As the Walter has slowly morphed into the ruthless Heisenberg, the White’s house has visually gotten darker too. It seems the life of the house is all but gone and replaced with dark, furtive shadows symbolizing the slow death
of the family. Heisenberg forces his son out, again. No future in the White household.
Once junior leaves, the two parents talk. Skylar conveys her feelings as a prisoner, but offers her Faustian deal—a willing, even alacritous partner in exchange for her children’s safety. Heisenberg seems to agree, but we are not so sure. As he lives the darkly lit “living room,” Skylar makes a sardonic quip to her husband, as she notices dirt on his pants. “Burying bodies in the desert?” He replies “Robbing trains.” But once again a mother portends death. Indeed, Heisenberg will be burying bodies.
The last half of the episode is essentially a train robbery caper and quite an entertaining one to boot. I like the details of the show and how it lays out everything for us. Todd serves as a stand-in for the audience as he asks questions designed to sluice out the details of the heist. “It’s all about weight distribution, yo” Jesse tells him, providing the plan to avoid the train company’s scrutiny. After the explanation, Jesse explains that boosting methylamine is “a major rap” and thus no one can ever know what they have done. Heisenberg follows up asking Todd if really he understands. Todd comprehends all too well. The scene ends with ironically with Todd gushing, “Wow, you guys have thought of everything.” Not exactly.
The heist is filled with tense moments as the plans don’t go as designed. A Good Samaritan helps the dump truck from the tracks and which hastens the train along sooner than the c
rew wants. But Heisenberg’s greed requires him to take all 1,000 gallons. A mere 900 is not sufficient. His greed almost gets Jesse run over by the train. It was a superbly tense moment. Jesse and Todd scrambling to secure the tanker’s release values as it slowly begins to chug into motion. Jesse is caught underneath the train. Heisenberg has no regard for his partner’s safety.
As Jesse, Todd and Heisenberg start slapping each other on the back and giving high-fives, the train’s rumbling noise abates, and we still here something. A motor? The kid looking for spiders has viewed the whole affair. The kid waves innocently to the men; he has no idea what’s going on and is being kid-friendly. Todd waves back then takes his gun out and shoots him. No one can know about their crime. Todd took Jesse’s point to heart. What an emotional ending.

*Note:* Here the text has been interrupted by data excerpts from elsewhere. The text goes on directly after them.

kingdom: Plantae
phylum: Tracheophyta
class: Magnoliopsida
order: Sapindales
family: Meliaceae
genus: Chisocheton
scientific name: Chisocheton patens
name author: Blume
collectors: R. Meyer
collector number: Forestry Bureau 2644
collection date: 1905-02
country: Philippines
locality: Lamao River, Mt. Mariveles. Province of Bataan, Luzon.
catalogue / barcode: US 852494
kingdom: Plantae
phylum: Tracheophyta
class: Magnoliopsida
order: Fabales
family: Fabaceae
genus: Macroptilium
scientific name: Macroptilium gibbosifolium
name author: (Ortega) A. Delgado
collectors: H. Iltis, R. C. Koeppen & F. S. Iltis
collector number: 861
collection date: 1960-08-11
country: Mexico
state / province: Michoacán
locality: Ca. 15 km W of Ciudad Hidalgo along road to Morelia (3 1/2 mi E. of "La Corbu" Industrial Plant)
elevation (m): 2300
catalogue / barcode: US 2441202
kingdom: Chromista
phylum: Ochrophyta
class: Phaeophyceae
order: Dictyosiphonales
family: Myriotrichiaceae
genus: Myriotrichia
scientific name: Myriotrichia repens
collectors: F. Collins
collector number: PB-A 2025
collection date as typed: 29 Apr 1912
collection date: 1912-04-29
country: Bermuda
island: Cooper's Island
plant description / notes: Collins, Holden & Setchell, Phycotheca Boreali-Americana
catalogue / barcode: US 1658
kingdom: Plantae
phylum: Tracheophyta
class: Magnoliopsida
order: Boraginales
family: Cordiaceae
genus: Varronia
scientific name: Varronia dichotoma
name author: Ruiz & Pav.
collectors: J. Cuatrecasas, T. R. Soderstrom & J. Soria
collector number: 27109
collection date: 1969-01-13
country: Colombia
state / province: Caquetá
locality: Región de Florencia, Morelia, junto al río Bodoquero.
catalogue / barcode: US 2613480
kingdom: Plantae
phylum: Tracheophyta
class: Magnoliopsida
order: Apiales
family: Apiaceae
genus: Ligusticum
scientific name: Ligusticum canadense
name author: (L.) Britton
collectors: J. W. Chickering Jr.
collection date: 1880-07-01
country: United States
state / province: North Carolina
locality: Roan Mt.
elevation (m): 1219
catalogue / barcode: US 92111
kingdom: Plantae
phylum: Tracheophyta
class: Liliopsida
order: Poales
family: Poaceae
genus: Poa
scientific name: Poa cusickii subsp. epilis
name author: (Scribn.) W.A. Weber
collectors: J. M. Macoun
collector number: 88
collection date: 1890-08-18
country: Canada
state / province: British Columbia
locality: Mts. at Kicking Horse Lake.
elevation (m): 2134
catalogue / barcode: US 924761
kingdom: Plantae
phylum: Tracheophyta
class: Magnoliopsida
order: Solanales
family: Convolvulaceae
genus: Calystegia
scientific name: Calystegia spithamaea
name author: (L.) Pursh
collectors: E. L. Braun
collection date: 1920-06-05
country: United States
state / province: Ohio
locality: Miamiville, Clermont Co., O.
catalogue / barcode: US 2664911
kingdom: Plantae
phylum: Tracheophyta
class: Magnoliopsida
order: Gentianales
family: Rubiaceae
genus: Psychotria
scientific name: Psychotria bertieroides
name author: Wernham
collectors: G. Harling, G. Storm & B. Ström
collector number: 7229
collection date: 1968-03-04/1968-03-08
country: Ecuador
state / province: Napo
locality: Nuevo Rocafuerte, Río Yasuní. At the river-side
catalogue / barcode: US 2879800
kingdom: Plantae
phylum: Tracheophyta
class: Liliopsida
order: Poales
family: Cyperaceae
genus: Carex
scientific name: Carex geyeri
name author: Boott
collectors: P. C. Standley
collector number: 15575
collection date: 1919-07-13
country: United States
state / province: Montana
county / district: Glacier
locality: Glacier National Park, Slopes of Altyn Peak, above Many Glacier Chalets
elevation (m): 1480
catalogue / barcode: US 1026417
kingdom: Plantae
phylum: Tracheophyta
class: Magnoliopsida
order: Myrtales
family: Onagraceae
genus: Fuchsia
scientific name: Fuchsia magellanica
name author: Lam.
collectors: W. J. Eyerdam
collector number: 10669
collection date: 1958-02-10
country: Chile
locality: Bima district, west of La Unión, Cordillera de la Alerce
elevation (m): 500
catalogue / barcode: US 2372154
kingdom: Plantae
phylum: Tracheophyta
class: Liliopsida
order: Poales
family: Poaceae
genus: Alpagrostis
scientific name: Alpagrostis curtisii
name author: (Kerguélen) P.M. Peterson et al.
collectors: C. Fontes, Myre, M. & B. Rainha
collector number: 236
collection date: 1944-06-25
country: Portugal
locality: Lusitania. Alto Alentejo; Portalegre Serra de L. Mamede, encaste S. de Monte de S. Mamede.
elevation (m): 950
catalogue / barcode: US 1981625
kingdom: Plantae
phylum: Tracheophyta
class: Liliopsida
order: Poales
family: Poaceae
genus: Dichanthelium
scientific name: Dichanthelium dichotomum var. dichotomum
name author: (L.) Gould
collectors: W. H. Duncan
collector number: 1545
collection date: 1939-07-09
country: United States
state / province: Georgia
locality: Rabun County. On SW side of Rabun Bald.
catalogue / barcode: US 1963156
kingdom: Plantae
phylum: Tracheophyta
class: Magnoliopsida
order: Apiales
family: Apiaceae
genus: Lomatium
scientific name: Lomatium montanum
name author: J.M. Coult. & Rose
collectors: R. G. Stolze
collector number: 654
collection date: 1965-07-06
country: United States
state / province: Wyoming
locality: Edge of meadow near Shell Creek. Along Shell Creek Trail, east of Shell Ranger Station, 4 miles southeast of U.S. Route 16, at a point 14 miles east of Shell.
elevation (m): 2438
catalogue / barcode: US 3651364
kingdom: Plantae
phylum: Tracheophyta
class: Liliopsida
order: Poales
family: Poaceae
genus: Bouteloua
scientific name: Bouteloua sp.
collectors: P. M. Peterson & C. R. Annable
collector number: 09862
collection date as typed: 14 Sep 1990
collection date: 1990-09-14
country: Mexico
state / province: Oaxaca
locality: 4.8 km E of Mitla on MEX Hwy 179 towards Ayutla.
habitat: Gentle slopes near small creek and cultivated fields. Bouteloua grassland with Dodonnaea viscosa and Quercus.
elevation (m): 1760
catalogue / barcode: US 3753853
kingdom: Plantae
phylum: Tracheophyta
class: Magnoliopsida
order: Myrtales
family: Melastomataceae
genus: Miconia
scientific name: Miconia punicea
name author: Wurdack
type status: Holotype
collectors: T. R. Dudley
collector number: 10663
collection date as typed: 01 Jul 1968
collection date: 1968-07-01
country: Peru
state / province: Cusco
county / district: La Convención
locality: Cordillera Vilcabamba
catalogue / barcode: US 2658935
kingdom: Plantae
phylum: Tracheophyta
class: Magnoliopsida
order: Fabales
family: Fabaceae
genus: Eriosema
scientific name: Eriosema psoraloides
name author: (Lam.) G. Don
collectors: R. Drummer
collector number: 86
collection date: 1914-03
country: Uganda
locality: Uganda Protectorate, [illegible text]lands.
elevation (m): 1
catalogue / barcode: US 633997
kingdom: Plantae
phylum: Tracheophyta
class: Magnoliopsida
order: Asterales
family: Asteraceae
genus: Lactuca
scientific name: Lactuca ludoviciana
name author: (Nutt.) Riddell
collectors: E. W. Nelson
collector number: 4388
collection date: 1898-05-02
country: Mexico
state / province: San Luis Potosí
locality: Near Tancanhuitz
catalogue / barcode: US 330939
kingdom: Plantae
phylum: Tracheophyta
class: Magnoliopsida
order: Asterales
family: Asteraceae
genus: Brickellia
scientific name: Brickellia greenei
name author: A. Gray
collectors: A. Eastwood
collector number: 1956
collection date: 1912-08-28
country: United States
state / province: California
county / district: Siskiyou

Of course, Jesse has particularly been sensitive about children. In season two’s episode “Peekaboo” Jesse discovers a soiled five-year old in a meth head’s house as he looks to recover stolen money from Skinny Pete. He plays ‘peekaboo’ with the hungry kid waiting for the parents to return. After the parents are accidently killed, he takes the child and places him on the porch as to be found more quickly by the police. In the third season, it compelled him to challenge Gus and eventually to attempt to avenge
Andrea’s son’s death, even at the expense of his own life—until Heisenberg runs down the killers. Last year, Jesse was a hair breath away from killing Heisenberg because he thought Heisenberg poisoned a child-Brock. Of course, we know his instincts were spot on. Jesse still gives Andrea money mainly to help Brock. But once again Jesse’s actions lead, albeit inadvertently, to the death of a child. His idea allows the train heist to move forward preventing the death of two innocent men, and it is his speech to Todd about no one else finding out about the train robbery that no doubt encouraged Todd’s cold-blooded murder.
So “Dead Weight” ends with dead weight. How will Jesse deal with this tragedy?